Griner, 32, was reportedly transferred to a labor camp where she will work 16 hours a day.
Griner was convicted on August 4 of smuggling cannabis oil into Russia. Russian media outlets report Griner was moved from a women’s pre-trial detention center to the Russian labor prison after the appeals hearing. She was sentenced to 9 years, but will serve less than 7 years since the court of appeals reduced her sentence.
Russian labor camps in Siberia are known for their harsh conditions that are worse than the women’s detention center in Moscow where Griner was detained since February.
The conditions include rancid food, extreme cold, isolation and wicked wardens, according to the New York Post.
Former US Marine Trevor Rowdy Reed was detained in a Russian prison until he was swapped for a Russian prisoner in the U.S. earlier this year.
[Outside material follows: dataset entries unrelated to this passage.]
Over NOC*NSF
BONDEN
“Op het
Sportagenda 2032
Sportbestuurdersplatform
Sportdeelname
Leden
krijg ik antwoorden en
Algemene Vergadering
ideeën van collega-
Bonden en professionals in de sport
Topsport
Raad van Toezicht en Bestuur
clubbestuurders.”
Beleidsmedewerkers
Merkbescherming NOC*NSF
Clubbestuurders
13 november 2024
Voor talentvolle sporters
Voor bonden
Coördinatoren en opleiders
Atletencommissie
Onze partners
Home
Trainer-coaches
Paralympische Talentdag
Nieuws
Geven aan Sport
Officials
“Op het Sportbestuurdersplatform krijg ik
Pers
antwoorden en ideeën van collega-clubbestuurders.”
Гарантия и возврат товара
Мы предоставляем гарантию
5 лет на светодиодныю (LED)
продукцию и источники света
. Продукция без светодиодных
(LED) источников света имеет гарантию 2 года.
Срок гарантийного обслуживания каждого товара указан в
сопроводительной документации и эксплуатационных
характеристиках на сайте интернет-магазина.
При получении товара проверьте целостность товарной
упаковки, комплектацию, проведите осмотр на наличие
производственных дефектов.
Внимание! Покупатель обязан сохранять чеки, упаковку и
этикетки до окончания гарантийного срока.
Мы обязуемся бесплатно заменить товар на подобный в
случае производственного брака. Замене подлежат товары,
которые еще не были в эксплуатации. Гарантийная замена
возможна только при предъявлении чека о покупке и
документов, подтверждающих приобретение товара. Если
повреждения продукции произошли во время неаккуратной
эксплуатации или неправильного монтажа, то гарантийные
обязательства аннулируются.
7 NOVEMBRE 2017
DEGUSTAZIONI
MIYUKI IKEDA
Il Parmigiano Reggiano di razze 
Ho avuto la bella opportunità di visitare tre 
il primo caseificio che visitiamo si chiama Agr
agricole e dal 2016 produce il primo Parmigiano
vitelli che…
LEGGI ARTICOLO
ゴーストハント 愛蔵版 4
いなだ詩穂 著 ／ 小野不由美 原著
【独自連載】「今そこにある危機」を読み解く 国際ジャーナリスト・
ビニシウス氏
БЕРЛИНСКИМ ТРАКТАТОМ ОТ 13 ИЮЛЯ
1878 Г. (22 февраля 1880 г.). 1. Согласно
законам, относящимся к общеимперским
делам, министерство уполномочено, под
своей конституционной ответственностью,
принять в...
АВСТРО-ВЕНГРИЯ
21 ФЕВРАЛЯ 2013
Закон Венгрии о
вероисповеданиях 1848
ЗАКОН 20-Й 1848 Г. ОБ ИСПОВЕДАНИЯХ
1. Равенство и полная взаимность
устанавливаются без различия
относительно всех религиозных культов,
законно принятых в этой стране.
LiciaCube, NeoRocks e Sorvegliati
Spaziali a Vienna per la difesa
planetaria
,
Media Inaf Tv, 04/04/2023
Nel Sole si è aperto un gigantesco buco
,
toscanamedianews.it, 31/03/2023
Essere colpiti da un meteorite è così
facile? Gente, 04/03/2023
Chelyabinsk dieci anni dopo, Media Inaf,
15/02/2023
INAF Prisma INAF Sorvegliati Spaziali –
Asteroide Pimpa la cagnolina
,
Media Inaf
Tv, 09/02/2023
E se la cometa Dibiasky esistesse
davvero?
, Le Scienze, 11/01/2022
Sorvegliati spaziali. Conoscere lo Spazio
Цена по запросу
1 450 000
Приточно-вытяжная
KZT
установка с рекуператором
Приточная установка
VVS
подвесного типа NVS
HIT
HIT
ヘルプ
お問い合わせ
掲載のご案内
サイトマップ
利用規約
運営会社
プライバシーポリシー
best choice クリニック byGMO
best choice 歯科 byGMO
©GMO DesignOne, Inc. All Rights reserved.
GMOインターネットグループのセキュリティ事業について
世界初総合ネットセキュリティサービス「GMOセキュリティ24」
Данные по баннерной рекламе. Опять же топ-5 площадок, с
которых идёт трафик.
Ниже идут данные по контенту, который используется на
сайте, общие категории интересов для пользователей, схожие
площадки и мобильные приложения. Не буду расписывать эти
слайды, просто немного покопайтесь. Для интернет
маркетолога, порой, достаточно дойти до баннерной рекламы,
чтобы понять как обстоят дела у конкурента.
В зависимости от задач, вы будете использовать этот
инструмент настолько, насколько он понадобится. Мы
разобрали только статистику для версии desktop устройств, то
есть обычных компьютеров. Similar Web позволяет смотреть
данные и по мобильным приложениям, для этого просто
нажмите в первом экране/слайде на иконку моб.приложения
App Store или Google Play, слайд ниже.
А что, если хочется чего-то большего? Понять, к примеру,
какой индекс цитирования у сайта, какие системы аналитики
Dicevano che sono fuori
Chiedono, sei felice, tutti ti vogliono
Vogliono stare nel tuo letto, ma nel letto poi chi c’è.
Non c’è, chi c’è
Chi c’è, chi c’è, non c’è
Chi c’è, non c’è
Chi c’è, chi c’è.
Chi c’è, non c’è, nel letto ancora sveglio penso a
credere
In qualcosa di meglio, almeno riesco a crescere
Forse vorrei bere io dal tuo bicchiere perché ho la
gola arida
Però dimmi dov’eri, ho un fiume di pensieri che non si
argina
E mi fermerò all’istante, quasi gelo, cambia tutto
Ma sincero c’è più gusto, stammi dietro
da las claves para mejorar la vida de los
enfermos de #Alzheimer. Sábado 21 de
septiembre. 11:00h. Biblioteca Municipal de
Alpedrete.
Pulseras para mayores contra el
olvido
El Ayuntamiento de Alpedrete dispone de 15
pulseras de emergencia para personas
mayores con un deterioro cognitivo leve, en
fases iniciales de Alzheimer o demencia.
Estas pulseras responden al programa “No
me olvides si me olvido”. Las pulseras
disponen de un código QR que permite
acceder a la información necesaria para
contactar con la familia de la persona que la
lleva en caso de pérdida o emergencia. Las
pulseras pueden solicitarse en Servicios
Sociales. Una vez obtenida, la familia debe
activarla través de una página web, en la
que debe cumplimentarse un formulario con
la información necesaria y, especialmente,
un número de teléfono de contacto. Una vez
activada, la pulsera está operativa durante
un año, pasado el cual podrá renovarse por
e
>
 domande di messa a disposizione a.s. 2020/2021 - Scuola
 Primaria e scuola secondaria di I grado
“You gotta understand, the labor camps in Mordovia, these are pre-Stalin-era prisons. These were literally referred to as gulags,” Trevor’s father, Joey Reed, told The NY Post. “And even though there’s a federal authority for prisons, each warden has wide leeway to do whatever they want until it makes someone angry or leads to bad press.”
Reed said his son lived in dilapidated barracks built of brick and sheet metal. He routinely curled up near hot water pipes to stay warm during freezing temperatures that hovered in the low teens.
Reed said Trevor lost about 50 pounds due to the “horrible” food the prisoners were forced to eat once a day.
The meager chow consisted primarily of potato soup with “some type of fish.” The smell was so foul that even the stray cats wouldn’t eat it, Reed said.
Cats were welcomed in the barracks to keep the rodent population down.
“That’s how bad it is,” Reed said. “There was no real health value to the food.”
Female inmates work 16 hours a day sewing at prison number 22 in Russia’s Siberian city of Krasnoyarsk, The Post reports.
Trevor Reed was tossed into solitary because he refused to work, his father said. “They were trying to break my son.”
Trevor went on hunger strikes that lasted 4 or 5 days at a time.
“He would only drink water, but could only last about four or five days each time because he was already so malnourished,” Reed said. “He figured if he died of starvation, it would be an international incident.”
Reed said his son is “doing well” now that he is back home in the states. “Trevor speaks fluent Russian now,” his father added.